Bitcoin News Mash-Up: Employees Prefer Bitcoins; Project to Secure Bitcoins; and More


Bitcoin News Mash-Up

Following are the latest Bitcoin news of the day

Study: More Employees Prefer Wages in Bitcoins
According to the payroll payment service provider Wagepoint, employees connected to their services are slowly being inclined towards Bitcoin, and prefer to receive wages via the same medium. Amusingly, these small but significant numbers of employees are overruling Canadian Dollar for the same, says the Waterloo-based company. Sharad Rao, Wagepoint’s CEO, told CTV News:

“When we started off, we didn’t even think we’ll get one. What’s interesting is that we’ve actually had customers come to us because of the (Bitcoin) integration, which we were not expecting at all.”

Now Store Private Keys on Vinyl
Security breaches have been the most troublesome fact inside the cryptocurrency market. While many newly launched coins are openly claiming to address such issues, there is very less done when it come to real world. Sound Wallet is yet another attempt to bring utmost security for Bitcoins. But indeed, it seems very innovative when being compared to previous ventures. What Sound Wallet actually does is storing Bitcoin and similar private keys by first encrypting them, and then stores them in CDs and 7-inch vinyl disks.

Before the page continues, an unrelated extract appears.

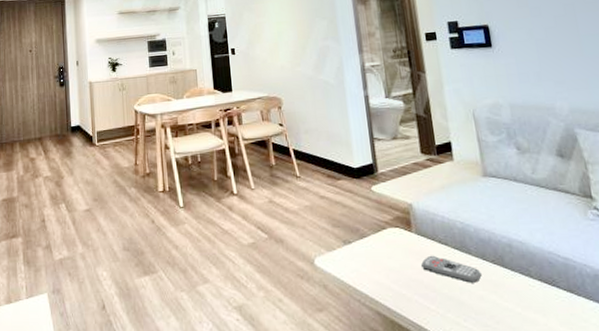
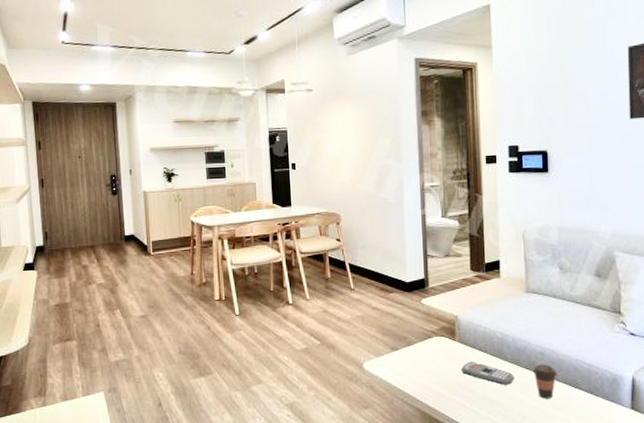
coffee cup: none [500,258,530,299] -> present [532,364,557,399]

Hacked Celebrity Pictures Sold in Bitcoins
An anonymous hacker recently sold naked pictures of various celebrities, including Jennifer Lawrence, Kirsten Dunst and Kate Upton, in Bitcoins. There have been no reports about how he managed to get access to such private content before deciding to distribute. The only footprints media could see was hacker posting the pictures on 4chan, for which he subsequently received an overall donation of 0.2545 BTC. Incidentally, there was another hacker who hijacked this idea and sold a few more celeb pictures on a thread, once again in exchange of Bitcoins.

Apparently, iCloud would be partly responsible, but it is not yet clear whether it could be a failure of specific security or misuse of the “lost password”. Apple still has not made statements about what happened. This incident is a good reminder to keep the sensitive material safe and out of the cloud.